Дно саркофага в горизонтальном положении было похоже на ряд пирамидальных зубцов. Теперь же, когда дно наклонилось, они превратились в удобные ступени, ведущие под могилу.
Я начал торопливо спускаться вниз.
– Пошли!
– Пошли?! – переспросил Крамли. – Ты хоть знаешь, черт возьми, что там внизу?
– А там что, черт возьми! – показал я на захлопнувшуюся входную дверь.
– Проклятье!
Крамли залез на саркофаг и подал руку Генри. Тот подпрыгнул, как кошка.
Я медленно спускался по лестнице, дрожа, и водил фонарем. Генри и Крамли, чертыхаясь и пыхтя, шли следом.
Крышка саркофага плавно переходила внизу в следующий пролет лестницы, уводящий еще на десять футов в глубь катакомбы. Когда Крамли, шедший последним, переступил эту грань, крышка с шорохом поднялась и захлопнулась. Я бросил взгляд на закрывшийся над нами потолок и увидел висящий в полумраке противовес. С обратной стороны исчезнувшей лестницы торчало огромное железное кольцо. Отсюда, снизу, можно было схватиться за кольцо и, используя свой вес, опустить лестницу.
Все это я увидел в одно мгновение.
– Не нравится мне это место! – сказал Генри.
– Тебе-то откуда знать, что это за место? – спросил Крамли.
– И все равно не нравится. Слышишь? – сказал Генри.
Наверху ветер – или что-то другое – бился о входную дверь.
Крамли схватил фонарь и посветил им во все стороны.

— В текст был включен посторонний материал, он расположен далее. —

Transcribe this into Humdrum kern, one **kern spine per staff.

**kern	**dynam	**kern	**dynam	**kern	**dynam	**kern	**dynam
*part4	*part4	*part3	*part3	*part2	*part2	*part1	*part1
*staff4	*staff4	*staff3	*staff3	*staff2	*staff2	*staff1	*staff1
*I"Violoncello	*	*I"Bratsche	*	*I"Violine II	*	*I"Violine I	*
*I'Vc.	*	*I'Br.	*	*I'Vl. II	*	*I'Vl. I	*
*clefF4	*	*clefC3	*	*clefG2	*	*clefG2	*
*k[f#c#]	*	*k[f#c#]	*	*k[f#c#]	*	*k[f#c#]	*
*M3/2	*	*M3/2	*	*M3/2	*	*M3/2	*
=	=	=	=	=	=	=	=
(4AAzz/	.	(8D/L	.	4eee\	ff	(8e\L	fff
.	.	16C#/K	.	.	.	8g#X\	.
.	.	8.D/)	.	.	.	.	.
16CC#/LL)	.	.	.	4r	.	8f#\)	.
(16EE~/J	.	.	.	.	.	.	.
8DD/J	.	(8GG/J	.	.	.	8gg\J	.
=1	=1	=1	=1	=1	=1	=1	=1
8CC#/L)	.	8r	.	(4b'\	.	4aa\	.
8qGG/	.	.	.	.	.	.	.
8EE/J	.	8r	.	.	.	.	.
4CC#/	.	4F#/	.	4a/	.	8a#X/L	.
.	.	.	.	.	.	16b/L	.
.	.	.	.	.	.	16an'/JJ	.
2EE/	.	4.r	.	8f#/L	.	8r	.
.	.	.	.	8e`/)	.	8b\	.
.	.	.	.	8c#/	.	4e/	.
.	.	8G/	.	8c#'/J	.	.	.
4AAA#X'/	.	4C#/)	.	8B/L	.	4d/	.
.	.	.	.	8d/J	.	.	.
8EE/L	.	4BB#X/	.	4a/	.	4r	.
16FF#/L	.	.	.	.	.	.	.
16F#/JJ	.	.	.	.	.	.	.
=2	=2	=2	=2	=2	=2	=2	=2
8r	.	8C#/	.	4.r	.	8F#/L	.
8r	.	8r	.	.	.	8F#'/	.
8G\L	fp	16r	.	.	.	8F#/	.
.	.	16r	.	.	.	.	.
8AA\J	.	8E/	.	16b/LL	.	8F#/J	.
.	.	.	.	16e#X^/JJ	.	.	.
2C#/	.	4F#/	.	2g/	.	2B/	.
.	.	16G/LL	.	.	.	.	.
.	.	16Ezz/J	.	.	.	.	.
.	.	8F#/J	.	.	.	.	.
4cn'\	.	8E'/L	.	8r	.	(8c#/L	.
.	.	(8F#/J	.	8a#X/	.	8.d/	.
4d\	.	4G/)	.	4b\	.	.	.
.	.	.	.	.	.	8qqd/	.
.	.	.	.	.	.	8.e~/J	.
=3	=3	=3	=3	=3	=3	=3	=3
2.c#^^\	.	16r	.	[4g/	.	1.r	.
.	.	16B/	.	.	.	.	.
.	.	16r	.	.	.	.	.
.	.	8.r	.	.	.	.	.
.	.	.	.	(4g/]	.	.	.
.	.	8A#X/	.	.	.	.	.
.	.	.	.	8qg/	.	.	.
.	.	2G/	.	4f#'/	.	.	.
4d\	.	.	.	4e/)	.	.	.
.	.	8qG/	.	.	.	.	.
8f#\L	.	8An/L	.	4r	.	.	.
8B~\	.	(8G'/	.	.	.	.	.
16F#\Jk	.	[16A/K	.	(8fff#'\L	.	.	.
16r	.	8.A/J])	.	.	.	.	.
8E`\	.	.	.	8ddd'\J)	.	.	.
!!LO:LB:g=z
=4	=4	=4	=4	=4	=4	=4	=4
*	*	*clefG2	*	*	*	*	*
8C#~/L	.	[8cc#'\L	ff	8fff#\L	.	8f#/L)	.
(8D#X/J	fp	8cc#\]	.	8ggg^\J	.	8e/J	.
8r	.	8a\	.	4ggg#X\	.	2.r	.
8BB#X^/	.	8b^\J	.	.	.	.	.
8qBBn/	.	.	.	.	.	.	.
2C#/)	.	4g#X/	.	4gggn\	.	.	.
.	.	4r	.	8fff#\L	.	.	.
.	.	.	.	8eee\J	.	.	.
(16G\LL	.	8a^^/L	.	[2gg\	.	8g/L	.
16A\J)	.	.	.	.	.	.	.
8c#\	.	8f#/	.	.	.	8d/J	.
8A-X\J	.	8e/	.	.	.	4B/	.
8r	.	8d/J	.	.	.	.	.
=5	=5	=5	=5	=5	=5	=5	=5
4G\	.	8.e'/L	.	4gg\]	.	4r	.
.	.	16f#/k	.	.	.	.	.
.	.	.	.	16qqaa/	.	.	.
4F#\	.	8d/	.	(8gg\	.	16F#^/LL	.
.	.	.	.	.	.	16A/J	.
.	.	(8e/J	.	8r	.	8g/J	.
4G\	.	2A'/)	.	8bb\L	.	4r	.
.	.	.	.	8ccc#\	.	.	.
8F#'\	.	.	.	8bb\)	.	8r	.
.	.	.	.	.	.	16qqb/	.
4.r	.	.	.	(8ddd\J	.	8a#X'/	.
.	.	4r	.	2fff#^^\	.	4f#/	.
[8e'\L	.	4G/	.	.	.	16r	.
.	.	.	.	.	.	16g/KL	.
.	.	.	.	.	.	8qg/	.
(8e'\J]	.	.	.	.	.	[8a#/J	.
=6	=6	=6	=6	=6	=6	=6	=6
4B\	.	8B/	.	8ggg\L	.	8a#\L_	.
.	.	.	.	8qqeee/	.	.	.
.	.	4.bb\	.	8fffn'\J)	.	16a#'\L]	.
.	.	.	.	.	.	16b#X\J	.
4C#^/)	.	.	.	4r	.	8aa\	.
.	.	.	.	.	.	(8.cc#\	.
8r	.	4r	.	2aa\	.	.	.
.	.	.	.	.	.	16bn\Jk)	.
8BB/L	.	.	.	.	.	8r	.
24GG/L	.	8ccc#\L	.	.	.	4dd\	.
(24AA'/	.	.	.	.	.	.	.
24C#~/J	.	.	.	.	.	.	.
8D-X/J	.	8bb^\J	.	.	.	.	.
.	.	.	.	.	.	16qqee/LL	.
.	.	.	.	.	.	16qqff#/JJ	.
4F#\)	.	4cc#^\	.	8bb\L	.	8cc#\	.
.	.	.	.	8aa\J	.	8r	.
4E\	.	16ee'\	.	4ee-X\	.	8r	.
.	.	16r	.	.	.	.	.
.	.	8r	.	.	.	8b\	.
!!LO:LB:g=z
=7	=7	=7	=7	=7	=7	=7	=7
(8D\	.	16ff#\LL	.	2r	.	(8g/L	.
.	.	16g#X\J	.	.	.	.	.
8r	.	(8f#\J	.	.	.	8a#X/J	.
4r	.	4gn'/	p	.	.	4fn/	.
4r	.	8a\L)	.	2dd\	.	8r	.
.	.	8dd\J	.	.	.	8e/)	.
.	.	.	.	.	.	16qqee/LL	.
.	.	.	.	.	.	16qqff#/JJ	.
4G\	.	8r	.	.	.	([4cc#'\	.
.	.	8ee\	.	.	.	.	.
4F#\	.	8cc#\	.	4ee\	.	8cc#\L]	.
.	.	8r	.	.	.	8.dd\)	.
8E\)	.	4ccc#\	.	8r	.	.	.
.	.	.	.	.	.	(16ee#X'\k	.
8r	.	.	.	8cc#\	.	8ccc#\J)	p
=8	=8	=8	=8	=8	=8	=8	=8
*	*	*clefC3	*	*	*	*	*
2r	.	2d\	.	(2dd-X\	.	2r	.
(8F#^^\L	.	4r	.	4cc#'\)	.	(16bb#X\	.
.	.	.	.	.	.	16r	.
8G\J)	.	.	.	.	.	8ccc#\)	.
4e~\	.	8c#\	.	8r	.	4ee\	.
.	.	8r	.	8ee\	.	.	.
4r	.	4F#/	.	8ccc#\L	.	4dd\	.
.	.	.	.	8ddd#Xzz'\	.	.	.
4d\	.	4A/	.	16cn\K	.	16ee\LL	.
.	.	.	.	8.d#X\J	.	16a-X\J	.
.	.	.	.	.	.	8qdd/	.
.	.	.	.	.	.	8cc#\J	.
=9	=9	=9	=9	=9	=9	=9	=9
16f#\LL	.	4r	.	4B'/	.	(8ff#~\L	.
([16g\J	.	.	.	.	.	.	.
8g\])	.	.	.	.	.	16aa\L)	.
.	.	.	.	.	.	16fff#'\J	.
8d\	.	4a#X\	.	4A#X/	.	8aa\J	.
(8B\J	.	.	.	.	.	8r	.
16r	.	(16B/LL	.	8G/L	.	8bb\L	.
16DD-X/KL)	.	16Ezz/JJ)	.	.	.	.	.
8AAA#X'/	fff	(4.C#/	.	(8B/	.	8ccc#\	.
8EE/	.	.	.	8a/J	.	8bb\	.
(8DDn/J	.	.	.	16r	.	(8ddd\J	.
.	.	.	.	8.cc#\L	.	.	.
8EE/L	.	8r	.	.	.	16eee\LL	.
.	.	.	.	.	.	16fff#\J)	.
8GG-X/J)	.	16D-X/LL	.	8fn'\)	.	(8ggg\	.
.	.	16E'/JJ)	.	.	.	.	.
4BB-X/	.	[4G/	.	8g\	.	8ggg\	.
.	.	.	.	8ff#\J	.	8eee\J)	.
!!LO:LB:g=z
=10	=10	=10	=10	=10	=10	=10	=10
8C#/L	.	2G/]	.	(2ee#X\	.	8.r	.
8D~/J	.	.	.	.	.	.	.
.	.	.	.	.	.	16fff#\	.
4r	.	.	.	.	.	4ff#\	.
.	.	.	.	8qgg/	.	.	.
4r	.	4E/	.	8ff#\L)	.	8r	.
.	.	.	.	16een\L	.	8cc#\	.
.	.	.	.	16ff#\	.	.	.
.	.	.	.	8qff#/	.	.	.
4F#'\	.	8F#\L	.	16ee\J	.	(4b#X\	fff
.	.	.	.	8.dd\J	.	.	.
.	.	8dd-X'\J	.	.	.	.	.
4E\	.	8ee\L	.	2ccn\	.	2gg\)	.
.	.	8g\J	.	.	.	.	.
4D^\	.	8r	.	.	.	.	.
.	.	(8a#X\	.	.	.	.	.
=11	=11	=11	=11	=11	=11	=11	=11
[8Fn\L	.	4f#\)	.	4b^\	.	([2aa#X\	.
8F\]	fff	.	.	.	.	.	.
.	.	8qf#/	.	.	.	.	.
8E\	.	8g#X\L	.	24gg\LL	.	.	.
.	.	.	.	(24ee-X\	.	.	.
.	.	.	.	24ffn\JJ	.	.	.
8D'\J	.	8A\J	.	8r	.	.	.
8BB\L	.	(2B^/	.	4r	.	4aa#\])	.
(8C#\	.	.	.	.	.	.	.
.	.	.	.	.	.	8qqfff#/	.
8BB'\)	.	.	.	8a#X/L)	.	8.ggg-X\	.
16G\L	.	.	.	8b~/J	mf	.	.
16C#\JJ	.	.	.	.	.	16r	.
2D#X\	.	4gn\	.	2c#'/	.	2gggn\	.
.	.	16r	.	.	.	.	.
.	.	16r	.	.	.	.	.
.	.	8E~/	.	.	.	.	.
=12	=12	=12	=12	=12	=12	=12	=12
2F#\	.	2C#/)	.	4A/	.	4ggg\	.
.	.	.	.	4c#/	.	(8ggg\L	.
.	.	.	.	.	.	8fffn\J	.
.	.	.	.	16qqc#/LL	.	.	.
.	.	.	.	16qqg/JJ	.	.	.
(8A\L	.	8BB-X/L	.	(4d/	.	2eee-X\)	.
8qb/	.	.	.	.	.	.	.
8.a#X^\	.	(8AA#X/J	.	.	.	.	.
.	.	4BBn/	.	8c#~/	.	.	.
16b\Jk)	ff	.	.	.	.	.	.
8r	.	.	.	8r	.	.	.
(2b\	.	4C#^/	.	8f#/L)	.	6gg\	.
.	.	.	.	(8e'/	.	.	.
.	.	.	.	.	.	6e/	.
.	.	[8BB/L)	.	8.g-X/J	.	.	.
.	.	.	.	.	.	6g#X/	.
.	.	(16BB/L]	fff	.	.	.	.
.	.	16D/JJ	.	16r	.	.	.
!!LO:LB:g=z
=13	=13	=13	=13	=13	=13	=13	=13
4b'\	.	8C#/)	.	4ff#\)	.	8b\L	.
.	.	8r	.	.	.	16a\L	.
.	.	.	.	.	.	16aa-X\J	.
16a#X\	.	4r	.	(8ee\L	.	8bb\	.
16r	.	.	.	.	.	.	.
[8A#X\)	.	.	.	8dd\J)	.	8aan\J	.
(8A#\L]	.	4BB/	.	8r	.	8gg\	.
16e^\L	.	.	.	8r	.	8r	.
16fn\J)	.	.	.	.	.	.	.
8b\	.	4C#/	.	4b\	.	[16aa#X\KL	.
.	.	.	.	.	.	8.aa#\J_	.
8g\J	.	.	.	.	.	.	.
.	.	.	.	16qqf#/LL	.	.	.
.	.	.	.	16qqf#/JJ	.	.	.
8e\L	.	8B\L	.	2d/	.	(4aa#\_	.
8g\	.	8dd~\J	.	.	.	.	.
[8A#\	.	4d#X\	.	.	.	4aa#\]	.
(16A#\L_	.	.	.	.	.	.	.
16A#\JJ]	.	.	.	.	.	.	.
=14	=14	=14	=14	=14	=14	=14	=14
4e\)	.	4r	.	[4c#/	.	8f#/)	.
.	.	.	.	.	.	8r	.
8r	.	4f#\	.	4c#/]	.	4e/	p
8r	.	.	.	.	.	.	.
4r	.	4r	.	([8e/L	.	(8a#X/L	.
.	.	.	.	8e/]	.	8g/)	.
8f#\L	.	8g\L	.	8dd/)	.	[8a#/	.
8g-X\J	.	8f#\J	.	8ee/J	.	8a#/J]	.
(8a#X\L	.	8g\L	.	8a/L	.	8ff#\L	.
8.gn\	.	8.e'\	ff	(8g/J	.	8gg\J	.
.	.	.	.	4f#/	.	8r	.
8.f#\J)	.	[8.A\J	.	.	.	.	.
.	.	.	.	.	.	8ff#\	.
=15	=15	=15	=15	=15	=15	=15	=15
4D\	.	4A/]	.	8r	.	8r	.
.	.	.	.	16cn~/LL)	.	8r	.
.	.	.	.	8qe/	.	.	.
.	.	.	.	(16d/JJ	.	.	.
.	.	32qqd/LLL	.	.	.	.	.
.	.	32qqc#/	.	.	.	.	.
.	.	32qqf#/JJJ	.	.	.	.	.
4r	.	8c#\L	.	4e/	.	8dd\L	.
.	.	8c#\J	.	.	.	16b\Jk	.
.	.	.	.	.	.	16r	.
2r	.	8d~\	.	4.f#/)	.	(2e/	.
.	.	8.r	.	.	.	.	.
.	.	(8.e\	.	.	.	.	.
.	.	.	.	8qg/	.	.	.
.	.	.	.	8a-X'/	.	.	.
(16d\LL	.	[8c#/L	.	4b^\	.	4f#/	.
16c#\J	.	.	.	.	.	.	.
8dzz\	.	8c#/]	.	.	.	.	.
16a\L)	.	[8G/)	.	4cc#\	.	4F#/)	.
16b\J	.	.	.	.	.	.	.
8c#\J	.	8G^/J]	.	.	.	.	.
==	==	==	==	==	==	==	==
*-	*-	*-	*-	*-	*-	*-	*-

– Теперь и мне не нравится это место.
В десяти футах от нас в стене виднелась дверь. Крамли дернул за ручку и что-то проворчал. Дверь открылась. Пропустив Генри между нами, мы с Крамли протиснулись в нее. Дверь захлопнулась за нашими спинами. И мы побежали.
«Прочь от чудовища, – думал я, – или прямо к нему в лапы?!»
– Не смотри! – крикнул Крамли.
– Что ты имеешь в виду: не смотри? – Генри молотил по воздуху своей тростью, стуча ботинками по каменному полу и мечась от стены к стене между нами.
Крамли, бежавший впереди, крикнул:
– Просто не смотри, и все!
Но я, пока мы мчались, натыкаясь на стены, все же разглядел груды костей и пирамиды черепов, разбитых гробов и разбросанных венков, через которые мы с шумом пробирались; загробное побоище; расколотые урны для благовоний, осколки статуй, растерзанные иконы, словно в разгар долгих похоронных торжеств смерть выпустила, прогоняя нас, шрапнель как раз в тот момент, когда мы убегали с одним-единственным фонариком, луч которого отскакивал от зеленовато-замшелых потолков и втыкался в квадратные дыры, где разлагалась плоть и улыбались оскалы черепов.
«Не смотреть? – думал я. – Нет, не останавливаться!» Я едва не толкнул Генри в бок, опьяненный страхом. Он осадил меня, хлестнув тростью, и припустил вперед, как изобличенный злодей.
Мы вслепую переносились из одной страны в другую, от груды костей к грудам жестянок, от мраморных сводов к бетонным, и вдруг очутились на территории старого, немого, черно-белого. Повсюду громоздились коробки с пленками, мелькали имена и названия фильмов.
– Черт, где это мы? – задыхаясь, проговорил Крамли.
– Раттиган! – услышал я свой собственный задыхающийся голос. – Ботуин! Боже мой! Мы же… на «Максимус филмз»! По ту сторону, мы прошли под стеной, сквозь стену!
В самом деле, мы оказались в подземном кинофонде Мэгги Ботуин и преисподней Констанции Раттиган, среди плохо освещенных фотопейзажей, по которым они бродили в 1920-м, в 22-м и 25-м. Это были уже не захоронения костей, а старые подвалы синематеки, о которой говорила мне Констанция во время наших прогулок. Я оглянулся во тьме и увидел, как настоящие мертвецы исчезают, а из мрака выступают призраки фильмов. Мимо проплывали названия: «Муж индианки»[248], «Коварный доктор Фу Маньчжу», «Черный пират». Здесь были не только фильмы, снятые на «Максимусе», но и ленты других киностудий, одолженные или украденные.
Меня словно разрывали на части. Одна половинка рвалась прочь из мрачных подземелий. Другой хотелось потрогать, прикоснуться, увидеть эти древние призрачные тени, преследовавшие меня все детство, заставлявшие меня скрываться от света на нескончаемых дневных сеансах.
«Боже! – воскликнул я про себя. – Не уходите! Чейни! Фэрбенкс! Человек в этой чертовой железной маске! Подводный капитан Немо! Д’Артаньян! Подождите меня! Я вернусь. Вернусь, если останусь жив! До скорого!»